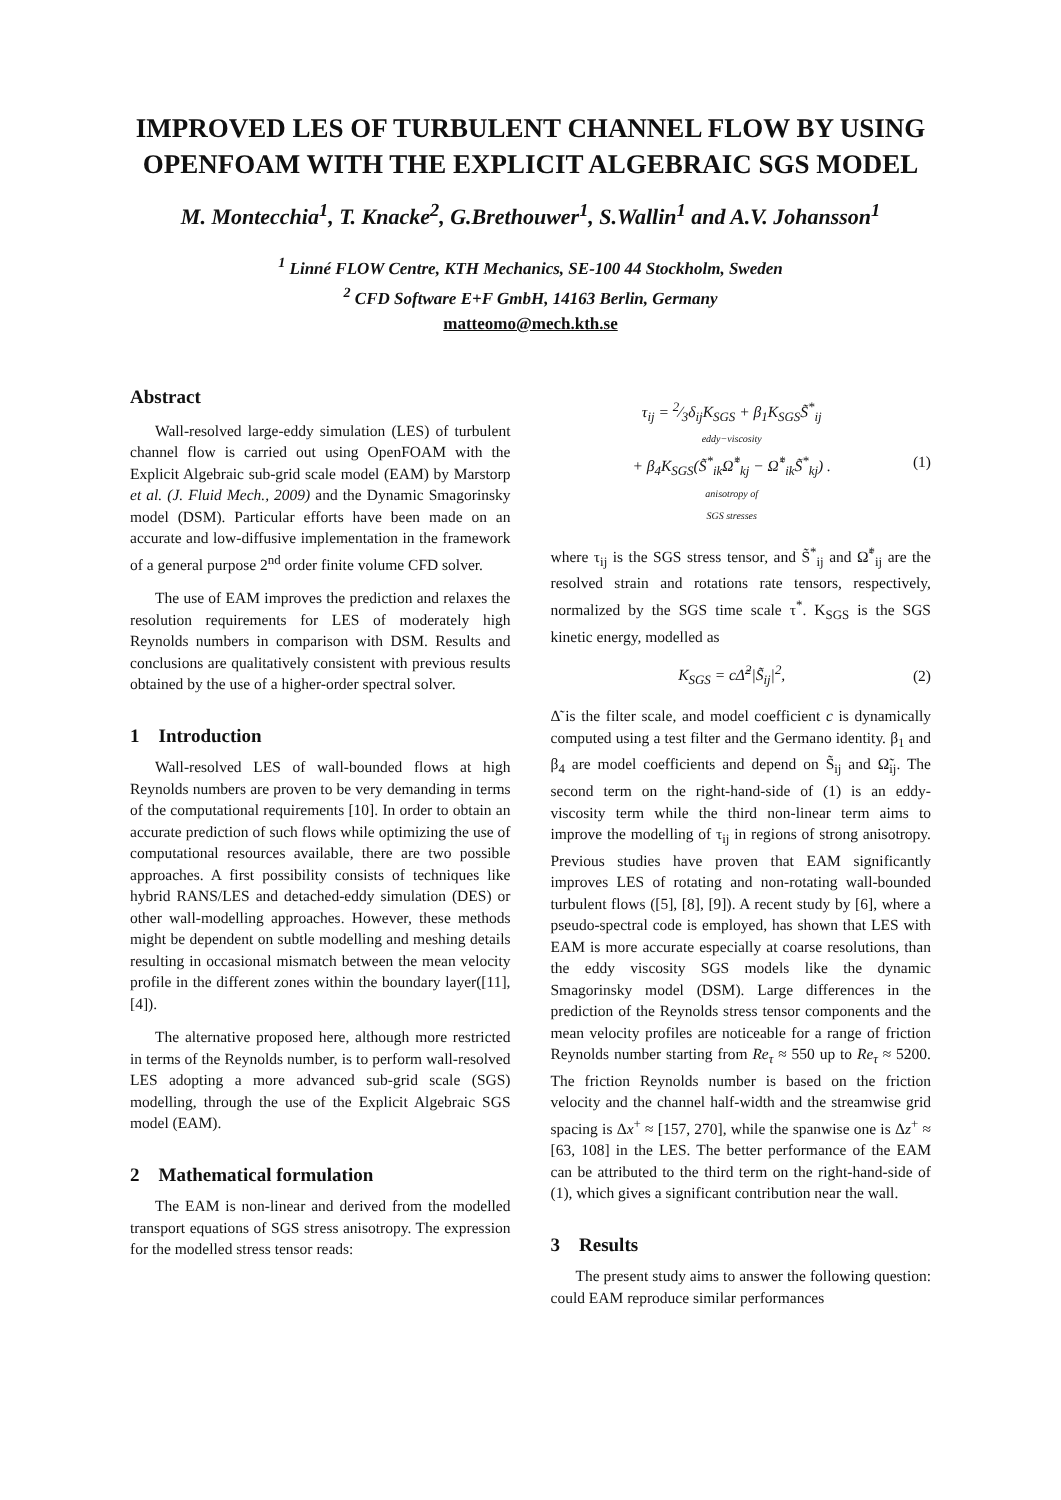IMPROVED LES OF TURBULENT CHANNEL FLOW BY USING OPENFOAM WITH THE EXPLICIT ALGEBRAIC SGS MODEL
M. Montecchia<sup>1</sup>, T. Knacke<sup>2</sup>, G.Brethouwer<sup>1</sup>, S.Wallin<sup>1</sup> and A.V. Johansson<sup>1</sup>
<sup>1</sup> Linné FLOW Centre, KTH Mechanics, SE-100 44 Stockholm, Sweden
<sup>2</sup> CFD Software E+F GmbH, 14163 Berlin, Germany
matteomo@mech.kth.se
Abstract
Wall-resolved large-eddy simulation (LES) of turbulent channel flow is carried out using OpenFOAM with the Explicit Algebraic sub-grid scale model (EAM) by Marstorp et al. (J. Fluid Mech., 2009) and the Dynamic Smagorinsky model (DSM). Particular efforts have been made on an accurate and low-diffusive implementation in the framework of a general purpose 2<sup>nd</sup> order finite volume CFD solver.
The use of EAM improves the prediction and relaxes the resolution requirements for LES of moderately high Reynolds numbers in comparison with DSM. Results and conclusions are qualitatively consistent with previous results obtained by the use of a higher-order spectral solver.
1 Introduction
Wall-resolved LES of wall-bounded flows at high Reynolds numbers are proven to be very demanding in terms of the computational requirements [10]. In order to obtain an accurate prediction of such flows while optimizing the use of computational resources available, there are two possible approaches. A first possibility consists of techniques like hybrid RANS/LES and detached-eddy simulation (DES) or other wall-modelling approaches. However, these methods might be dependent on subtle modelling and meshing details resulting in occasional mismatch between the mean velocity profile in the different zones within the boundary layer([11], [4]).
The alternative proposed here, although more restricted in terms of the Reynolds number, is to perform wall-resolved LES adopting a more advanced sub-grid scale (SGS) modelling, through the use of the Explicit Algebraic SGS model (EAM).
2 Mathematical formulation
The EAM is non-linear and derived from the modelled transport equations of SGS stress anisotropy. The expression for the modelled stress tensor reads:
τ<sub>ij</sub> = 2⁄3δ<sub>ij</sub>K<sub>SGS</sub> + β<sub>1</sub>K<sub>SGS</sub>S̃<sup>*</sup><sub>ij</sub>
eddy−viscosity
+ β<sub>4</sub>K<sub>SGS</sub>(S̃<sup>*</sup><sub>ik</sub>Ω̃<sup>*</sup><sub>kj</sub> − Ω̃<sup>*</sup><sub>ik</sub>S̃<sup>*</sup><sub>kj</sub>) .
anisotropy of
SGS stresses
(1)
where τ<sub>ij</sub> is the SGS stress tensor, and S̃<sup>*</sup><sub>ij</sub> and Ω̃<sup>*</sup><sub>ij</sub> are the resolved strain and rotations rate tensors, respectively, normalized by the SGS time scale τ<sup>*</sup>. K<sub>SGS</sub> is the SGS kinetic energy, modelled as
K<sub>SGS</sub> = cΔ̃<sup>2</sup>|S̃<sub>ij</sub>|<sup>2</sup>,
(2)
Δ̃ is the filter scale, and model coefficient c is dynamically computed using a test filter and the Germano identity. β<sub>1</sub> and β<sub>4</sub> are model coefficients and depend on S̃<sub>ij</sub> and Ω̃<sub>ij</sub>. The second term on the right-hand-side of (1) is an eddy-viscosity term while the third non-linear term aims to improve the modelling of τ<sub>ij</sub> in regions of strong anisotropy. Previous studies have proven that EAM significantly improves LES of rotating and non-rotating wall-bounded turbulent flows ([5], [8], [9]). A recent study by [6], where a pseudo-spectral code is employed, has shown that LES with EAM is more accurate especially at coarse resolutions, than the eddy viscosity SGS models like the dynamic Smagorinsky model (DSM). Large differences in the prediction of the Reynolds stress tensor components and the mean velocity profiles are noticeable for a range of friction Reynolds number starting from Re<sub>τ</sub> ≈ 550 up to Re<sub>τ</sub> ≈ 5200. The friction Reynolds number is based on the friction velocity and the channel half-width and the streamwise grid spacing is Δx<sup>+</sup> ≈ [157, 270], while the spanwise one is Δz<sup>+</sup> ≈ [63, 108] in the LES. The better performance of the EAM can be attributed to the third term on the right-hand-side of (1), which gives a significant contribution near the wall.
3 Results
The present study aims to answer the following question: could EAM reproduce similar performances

★ ★ ★ ★ ★ ★ ★

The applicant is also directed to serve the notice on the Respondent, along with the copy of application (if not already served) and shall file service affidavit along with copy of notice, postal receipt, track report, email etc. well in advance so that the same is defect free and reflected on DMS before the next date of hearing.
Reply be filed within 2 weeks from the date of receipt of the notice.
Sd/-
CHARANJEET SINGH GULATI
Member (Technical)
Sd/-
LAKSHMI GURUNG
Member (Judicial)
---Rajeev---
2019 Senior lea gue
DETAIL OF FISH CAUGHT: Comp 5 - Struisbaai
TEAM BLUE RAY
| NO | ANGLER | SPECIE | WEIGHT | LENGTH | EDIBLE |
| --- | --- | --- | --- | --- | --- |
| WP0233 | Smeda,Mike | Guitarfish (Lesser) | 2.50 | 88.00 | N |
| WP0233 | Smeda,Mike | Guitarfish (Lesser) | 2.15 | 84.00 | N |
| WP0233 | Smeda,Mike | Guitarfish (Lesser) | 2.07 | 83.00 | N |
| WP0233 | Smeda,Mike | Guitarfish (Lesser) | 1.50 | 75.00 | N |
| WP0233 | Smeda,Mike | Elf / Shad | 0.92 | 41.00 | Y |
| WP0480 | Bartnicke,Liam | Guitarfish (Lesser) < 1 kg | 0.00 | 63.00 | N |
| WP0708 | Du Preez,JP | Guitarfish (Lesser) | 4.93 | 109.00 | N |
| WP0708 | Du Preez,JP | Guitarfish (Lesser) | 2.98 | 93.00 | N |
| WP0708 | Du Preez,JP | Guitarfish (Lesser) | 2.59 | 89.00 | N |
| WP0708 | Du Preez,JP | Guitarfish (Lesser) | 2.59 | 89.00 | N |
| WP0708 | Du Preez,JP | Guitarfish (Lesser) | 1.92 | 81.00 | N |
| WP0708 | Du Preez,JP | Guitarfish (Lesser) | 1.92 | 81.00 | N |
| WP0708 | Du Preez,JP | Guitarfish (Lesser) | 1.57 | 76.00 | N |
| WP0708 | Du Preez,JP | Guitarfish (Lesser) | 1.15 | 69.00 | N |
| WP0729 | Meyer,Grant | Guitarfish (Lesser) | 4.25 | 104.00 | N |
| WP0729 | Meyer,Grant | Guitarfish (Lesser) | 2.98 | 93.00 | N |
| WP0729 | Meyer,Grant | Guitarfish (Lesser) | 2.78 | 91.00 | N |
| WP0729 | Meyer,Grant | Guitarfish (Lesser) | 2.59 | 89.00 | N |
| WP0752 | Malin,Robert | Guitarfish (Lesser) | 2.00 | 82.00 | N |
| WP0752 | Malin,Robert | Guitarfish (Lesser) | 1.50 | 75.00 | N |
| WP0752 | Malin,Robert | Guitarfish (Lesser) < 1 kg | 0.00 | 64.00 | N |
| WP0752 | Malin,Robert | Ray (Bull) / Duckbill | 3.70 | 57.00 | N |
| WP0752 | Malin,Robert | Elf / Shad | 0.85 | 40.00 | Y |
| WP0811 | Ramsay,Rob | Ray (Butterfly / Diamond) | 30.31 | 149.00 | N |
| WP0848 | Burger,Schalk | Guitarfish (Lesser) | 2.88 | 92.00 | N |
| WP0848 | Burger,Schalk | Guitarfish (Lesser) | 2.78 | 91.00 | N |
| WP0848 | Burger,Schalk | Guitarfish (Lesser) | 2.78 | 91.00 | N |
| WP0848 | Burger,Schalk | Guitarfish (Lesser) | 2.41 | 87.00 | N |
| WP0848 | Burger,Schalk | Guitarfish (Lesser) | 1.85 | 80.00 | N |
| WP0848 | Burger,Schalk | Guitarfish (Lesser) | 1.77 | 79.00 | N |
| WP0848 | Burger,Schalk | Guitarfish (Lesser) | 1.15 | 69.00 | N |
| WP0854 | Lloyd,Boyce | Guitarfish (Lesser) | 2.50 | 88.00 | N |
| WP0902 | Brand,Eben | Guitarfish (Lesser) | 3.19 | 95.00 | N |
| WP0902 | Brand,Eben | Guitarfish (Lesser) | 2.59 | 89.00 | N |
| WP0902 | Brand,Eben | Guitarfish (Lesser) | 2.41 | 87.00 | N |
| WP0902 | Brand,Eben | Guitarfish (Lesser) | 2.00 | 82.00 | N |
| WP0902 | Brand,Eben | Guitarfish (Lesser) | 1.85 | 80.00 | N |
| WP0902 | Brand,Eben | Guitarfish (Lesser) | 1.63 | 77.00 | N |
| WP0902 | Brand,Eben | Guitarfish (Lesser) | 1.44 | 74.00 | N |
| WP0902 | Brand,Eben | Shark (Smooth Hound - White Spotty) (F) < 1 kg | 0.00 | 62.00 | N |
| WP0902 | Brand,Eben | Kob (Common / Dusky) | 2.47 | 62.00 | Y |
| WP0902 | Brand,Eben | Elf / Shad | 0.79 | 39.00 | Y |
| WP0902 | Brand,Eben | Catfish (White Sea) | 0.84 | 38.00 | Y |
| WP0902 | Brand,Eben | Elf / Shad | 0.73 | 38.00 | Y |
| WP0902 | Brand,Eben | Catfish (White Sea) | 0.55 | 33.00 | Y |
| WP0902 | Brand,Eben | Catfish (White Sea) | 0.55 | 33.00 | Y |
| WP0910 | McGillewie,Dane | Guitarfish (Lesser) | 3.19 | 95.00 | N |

★ ★ ★ ★ ★ ★ ★

TASK STATEMENT: Find every line in the records above that contains the word "Results", and copy each one.

EXERCISE ANSWER:
The use of EAM improves the prediction and relaxes the resolution requirements for LES of moderately high Reynolds numbers in comparison with DSM. Results and conclusions are qualitatively consistent with previous results obtained by the use of a higher-order spectral solver.
3 Results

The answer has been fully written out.